### 作業指示
MEO対策に関する本文のうち「また、検索をかけたときに神保」から「登録手順について解説します。」までを、「知名度」を「認知度」に置き換えて書き直してください。

### 提示本文

--------------------------------------------------

また、検索をかけたときに神保町にいるという場合は、自分の近くのカレー屋さんが表示されるのが一番助かります。そのため、スマホなどで現在位置をオンにして検索をした場合は、同じワードでもより距離の近い店舗の情報が優先的に表示されやすくなります。
3.ビジネスの知名度
同じ業種の店舗の情報が複数ある場合、より知名度の高い店舗が上位に表示される傾向があります。
「神保町 カレー」の検索順位
こちらは先ほどの「神保町 カレー」の検索結果です。検索結果の並び順が、星の評価やクチコミ数が多い順に並んでいるのがお分かりいただけるでしょうか。
クチコミの数や評価が高い店舗はもちろん、ウェブでの検索回数が多い、ブランドとして知名度があるなど、より知名度があると判断された店舗の情報は他の店舗よりも上位に出てきやすくなります。
MEO対策の始め方
では、MEO対策は何から始めたら良いのでしょうか。MEOを始めるには、Googleの提供しているサービスである「Googleマイビジネス」への登録が必要となります。
「Googleマイビジネス」の登録の仕方から店舗情報の登録まで、MEOのために行っておきたい情報の登録手順について解説します。
「Googleマイビジネス」への登録
まずは「Googleマイビジネス」に登録しましょう。
「Googleマイビジネス」とは、Googleが提供しているビジネスオーナー向けの無料ツールです。
Googleアカウントを持っていない場合は、先にGoogleアカウントを作成しましょう。https://accounts.google.com/signupにアクセスして必要情報を入力することでアカウントを作成することができます。
Googleアカウントを作成したら、次はhttps://www.google.co.jp/intl/ja/business/にアクセスして、「今すぐ開始」をクリックします。
フォームに必要事項を入力して送信したら、数日待ちましょう。数日後に、Googleからオーナー用の「確認コード」が記載されたハガキが届きます。
あとはマイビジネスのマイページに「確認コード」を入力したら登録は完了です。

--------------------------------------------------

### 提示データ
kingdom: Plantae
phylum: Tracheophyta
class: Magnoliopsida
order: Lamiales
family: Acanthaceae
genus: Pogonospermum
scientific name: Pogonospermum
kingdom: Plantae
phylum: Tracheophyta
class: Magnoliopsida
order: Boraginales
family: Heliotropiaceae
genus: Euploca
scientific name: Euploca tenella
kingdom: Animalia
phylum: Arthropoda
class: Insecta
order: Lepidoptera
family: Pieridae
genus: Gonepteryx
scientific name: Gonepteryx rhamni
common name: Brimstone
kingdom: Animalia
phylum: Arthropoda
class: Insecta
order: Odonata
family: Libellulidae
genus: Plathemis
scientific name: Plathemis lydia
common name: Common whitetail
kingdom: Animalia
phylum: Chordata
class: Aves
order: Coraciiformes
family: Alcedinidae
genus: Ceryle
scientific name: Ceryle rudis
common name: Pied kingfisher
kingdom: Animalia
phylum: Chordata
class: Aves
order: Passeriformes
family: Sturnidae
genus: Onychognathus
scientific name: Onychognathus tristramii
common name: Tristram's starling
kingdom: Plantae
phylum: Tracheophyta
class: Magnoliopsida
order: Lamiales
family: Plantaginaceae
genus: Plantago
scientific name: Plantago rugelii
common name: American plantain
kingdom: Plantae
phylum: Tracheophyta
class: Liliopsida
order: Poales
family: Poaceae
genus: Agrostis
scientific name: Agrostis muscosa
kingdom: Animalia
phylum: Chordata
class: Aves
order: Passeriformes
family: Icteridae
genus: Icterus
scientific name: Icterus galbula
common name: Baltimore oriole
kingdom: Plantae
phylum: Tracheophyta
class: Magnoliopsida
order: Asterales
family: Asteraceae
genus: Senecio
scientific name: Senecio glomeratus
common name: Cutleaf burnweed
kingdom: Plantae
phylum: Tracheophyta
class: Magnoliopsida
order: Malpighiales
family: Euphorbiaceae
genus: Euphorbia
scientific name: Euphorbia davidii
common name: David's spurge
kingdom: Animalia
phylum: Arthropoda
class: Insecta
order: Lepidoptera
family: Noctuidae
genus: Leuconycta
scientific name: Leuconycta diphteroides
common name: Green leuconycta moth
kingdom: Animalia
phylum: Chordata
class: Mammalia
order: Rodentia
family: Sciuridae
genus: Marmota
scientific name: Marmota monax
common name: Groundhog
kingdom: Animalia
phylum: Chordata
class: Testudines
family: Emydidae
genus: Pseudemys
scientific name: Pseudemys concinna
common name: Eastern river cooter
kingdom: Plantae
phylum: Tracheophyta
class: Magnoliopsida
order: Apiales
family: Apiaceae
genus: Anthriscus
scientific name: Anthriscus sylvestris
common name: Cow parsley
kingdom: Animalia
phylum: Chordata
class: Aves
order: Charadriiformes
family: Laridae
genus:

--------------------------------------------------

### 解答例
また、検索をかけたときに神保町にいるという場合は、自分の近くのカレー屋さんが表示されるのが一番助かります。そのため、スマホなどで現在位置をオンにして検索をした場合は、同じワードでもより距離の近い店舗の情報が優先的に表示されやすくなります。
3.ビジネスの認知度
同じ業種の店舗の情報が複数ある場合、より認知度の高い店舗が上位に表示される傾向があります。
「神保町 カレー」の検索順位
こちらは先ほどの「神保町 カレー」の検索結果です。検索結果の並び順が、星の評価やクチコミ数が多い順に並んでいるのがお分かりいただけるでしょうか。
クチコミの数や評価が高い店舗はもちろん、ウェブでの検索回数が多い、ブランドとして認知度があるなど、より認知度があると判断された店舗の情報は他の店舗よりも上位に出てきやすくなります。
MEO対策の始め方
では、MEO対策は何から始めたら良いのでしょうか。MEOを始めるには、Googleの提供しているサービスである「Googleマイビジネス」への登録が必要となります。
「Googleマイビジネス」の登録の仕方から店舗情報の登録まで、MEOのために行っておきたい情報の登録手順について解説します。